The U.S. Food and Drug Administration has awarded orphan drug designation to pembrolizumab, known commercially as Keytruda, for use in treating neuroendocrine prostate cancer. The agency granted the designation on June 6.
Orphan drug designation is reserved for treatments targeting rare diseases that affect fewer than 200,000 people in the United States. The designation is intended to encourage development of therapies for these small patient populations by providing developers with specific regulatory and financial incentives.
One of the principal incentives associated with orphan designation is potential market exclusivity. If a drug that has received orphan designation later secures FDA approval for the rare-disease indication, it is entitled to seven years of market exclusivity for that indication.
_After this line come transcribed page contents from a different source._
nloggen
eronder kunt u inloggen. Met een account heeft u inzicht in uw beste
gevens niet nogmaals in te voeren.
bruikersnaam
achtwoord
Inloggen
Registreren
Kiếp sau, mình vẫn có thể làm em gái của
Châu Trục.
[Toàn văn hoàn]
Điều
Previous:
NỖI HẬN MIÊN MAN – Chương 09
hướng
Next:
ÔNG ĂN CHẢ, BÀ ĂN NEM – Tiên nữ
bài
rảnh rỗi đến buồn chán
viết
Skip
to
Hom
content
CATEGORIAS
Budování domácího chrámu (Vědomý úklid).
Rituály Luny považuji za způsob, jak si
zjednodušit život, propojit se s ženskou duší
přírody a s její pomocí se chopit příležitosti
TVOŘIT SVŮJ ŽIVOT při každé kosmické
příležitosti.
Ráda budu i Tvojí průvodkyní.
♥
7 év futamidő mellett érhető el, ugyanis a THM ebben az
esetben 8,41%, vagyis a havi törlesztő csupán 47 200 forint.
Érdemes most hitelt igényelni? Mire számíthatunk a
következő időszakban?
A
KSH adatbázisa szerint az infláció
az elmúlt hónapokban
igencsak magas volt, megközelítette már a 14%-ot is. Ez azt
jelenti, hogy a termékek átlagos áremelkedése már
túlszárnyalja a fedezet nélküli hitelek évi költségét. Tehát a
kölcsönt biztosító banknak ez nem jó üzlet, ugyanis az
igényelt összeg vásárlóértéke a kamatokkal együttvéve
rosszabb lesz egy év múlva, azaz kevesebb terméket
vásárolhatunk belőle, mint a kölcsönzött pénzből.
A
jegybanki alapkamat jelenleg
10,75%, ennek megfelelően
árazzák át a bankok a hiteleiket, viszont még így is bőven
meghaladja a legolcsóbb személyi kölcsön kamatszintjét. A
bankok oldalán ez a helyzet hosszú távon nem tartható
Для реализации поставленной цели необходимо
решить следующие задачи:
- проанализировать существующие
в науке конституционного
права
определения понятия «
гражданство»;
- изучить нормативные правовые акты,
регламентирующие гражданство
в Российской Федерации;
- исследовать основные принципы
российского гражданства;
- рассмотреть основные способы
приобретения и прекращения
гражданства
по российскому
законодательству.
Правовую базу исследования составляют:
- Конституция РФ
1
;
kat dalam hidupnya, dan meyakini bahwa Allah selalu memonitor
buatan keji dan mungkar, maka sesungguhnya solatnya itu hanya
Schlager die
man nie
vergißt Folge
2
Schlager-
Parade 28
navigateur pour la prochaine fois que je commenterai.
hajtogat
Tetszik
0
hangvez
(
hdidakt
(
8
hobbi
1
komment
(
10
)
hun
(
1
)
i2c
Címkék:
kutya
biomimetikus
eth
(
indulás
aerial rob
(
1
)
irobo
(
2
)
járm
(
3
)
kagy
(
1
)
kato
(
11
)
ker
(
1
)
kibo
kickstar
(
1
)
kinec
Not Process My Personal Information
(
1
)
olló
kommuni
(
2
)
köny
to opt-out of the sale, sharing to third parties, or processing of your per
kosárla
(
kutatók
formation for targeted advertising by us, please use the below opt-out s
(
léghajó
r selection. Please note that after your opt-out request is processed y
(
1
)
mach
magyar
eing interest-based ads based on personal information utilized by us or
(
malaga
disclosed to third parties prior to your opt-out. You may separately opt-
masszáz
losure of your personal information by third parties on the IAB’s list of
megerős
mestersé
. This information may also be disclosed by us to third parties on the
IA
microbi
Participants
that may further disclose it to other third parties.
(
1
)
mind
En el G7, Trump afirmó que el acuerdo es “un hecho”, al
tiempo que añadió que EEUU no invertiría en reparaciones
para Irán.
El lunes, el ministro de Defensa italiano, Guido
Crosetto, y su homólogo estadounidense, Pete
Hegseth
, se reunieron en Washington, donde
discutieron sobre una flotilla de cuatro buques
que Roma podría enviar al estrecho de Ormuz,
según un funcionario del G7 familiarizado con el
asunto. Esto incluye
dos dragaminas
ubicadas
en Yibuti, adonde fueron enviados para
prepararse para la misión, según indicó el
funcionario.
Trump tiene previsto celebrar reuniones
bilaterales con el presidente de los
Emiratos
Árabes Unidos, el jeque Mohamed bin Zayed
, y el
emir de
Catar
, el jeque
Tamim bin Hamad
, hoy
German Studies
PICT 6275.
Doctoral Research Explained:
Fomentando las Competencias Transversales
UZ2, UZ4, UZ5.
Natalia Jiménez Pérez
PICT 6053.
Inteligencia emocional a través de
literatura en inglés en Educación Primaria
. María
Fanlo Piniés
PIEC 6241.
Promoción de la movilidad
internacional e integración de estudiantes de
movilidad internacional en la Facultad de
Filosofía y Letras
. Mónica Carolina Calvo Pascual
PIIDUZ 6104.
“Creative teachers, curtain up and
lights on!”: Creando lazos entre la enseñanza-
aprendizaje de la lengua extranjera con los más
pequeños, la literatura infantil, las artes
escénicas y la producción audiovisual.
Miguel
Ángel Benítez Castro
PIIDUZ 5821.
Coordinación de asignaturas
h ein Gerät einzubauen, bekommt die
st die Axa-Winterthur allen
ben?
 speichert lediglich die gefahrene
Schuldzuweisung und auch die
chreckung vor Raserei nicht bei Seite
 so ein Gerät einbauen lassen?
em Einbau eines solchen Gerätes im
At present, pembrolizumab has not received FDA approval for the treatment of neuroendocrine prostate cancer. Merck is actively studying pembrolizumab in clinical trials focused on this cancer type, with those trials typically targeting patients who are heavily pre-treated or who have metastatic disease.
The company’s ongoing investigations are intended to evaluate pembrolizumab’s safety and efficacy in the neuroendocrine prostate cancer setting. The orphan designation does not equate to approval; rather, it provides a regulatory pathway intended to help advance development for a condition that meets the statutory definition of rarity.
Given the specifics of the designation and Merck’s clinical program, stakeholders in the pharmaceutical and broader healthcare sectors will monitor the progress of the trials and any subsequent regulatory submissions that might seek approval for the neuroendocrine prostate cancer indication.
Context and next steps
Merck’s pembrolizumab remains under clinical evaluation for neuroendocrine prostate cancer. The orphan designation could affect development incentives and regulatory timelines if the company pursues approval for this particular indication, but no approval has been granted to date.